Antonio Gramsci, the Italian Marxist, would have been proud, for it was he who charted the ‘long march through the core institutions’. From the universities to the ABC to Gillian Triggs Human Rights Commission and scores of other publicly funded bodies where leftists hire leftists, the destinations have been reached and the institutions colonised. Even the military has been unable to resist — its mission to be ready to give battle and defend the country subsumed by the leftist agenda. Here, for example, is an analysis published by the Sydney Morning Herald , is the blueprint for dismantling the military’s “warrior culture”:
“The Sex Discrimination Commissioner, Elizabeth Broderick, wants the ADF to fundamentally rethink the way it selects its leaders. She wants to temper the warrior culture that traditionally sees the most senior officers in army, navy and airforce come from backgrounds in combat or command. And she wants to open up more ‘gateways’ to the top Defence jobs from other areas within the military such as logistics, human services and health, where the 14 per cent of the ADF who are female tend to be clustered.
‘Senior leadership positions in all three services are traditionally appointed from categories in which women have been precluded, or in which they are under-represented,’’ she says. “So the ADF will have to create ‘pathways (to leadership) through non-war fighting categories”.’ ”
Two cultures — leftism and Islam — subscribing to incompatible philosophies are working together.

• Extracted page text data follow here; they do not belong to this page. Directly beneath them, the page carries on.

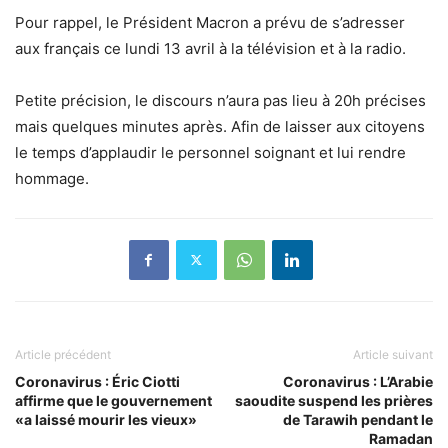
Pour rappel, le Président Macron a prévu de s’adresser
aux français ce lundi 13 avril à la télévision et à la radio.
Petite précision, le discours n’aura pas lieu à 20h précises
mais quelques minutes après. Afin de laisser aux citoyens
le temps d’applaudir le personnel soignant et lui rendre
hommage.
Article précédent
Article suivant
Coronavirus : Éric Ciotti
Coronavirus : L’Arabie
affirme que le gouvernement
saoudite suspend les prières
«a laissé mourir les vieux»
de Tarawih pendant le
Ramadan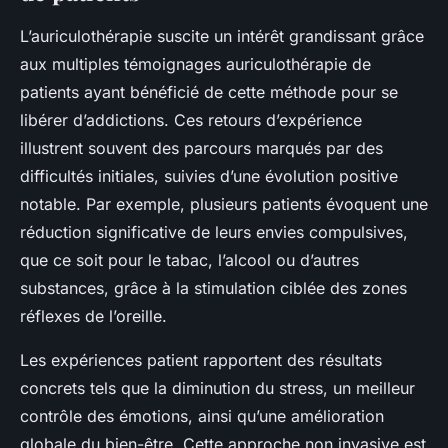
L’auriculothérapie suscite un intérêt grandissant grâce
aux multiples témoignages auriculothérapie de
patients ayant bénéficié de cette méthode pour se
libérer d’addictions. Ces retours d’expérience
illustrent souvent des parcours marqués par des
difficultés initiales, suivies d’une évolution positive
notable. Par exemple, plusieurs patients évoquent une
réduction significative de leurs envies compulsives,
que ce soit pour le tabac, l’alcool ou d’autres
substances, grâce à la stimulation ciblée des zones
réflexes de l’oreille.
Les expériences patient rapportent des résultats
concrets tels que la diminution du stress, un meilleur
contrôle des émotions, ainsi qu’une amélioration
globale du bien-être. Cette approche non invasive est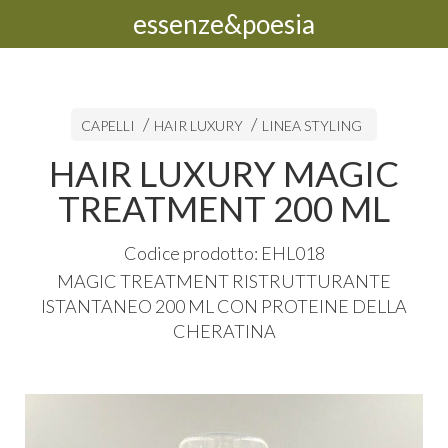
essenze&poesia
CAPELLI
HAIR LUXURY
LINEA STYLING
HAIR LUXURY MAGIC
TREATMENT 200 ML
Codice prodotto: EHL018
MAGIC
TREATMENT
RISTRUTTURANTE
ISTANTANEO
200 ML
CON
PROTEINE
DELLA
CHERATINA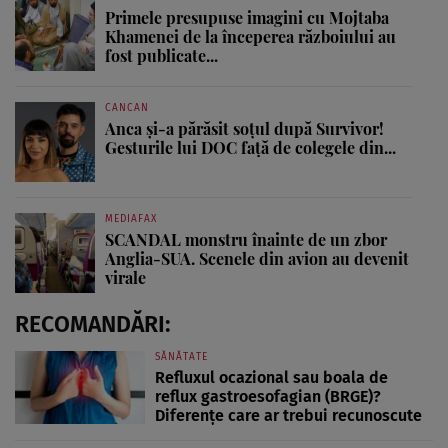
Primele presupuse imagini cu Mojtaba
Khamenei de la începerea războiului au
fost publicate...
CANCAN
Anca și-a părăsit soțul după Survivor!
Gesturile lui DOC față de colegele din...
MEDIAFAX
SCANDAL monstru înainte de un zbor
Anglia-SUA. Scenele din avion au devenit
virale
RECOMANDĂRI:
SĂNĂTATE
Refluxul ocazional sau boala de
reflux gastroesofagian (BRGE)?
Diferențe care ar trebui recunoscute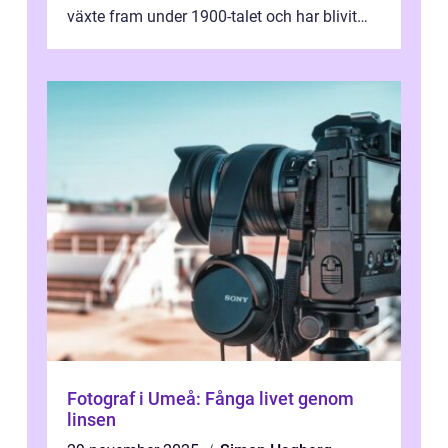
växte fram under 1900-talet och har blivit
alltmer populär under de senaste å...
Fotograf i Umeå: Fånga livet genom
linsen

The enemy of my enemy is my friend, the old adage goes, thus do we see so-called progressives encouraging Muslin immigration while simultaneously declaring themselves confused as to the motives of men waving bloody knives and shouting “Allahu Akbar”. State the obvious, that Islam is bent on conquest and always has been, and the charge of being an Islamaphobe rings out from the left’s institutional fiefdoms. Each creed, Islam and leftism, is a tool to be used by the other.
To what extent should the mainstream allow itself to be taken over by minority cultures with their own private agendas? To what extent is it legitimate for the mainstream culture to mount Spengler’s “desperate self-defence” against those bent on destroying it? More to the point, how much longer do we have before it is too late to reclaim all that has been lost and suborned?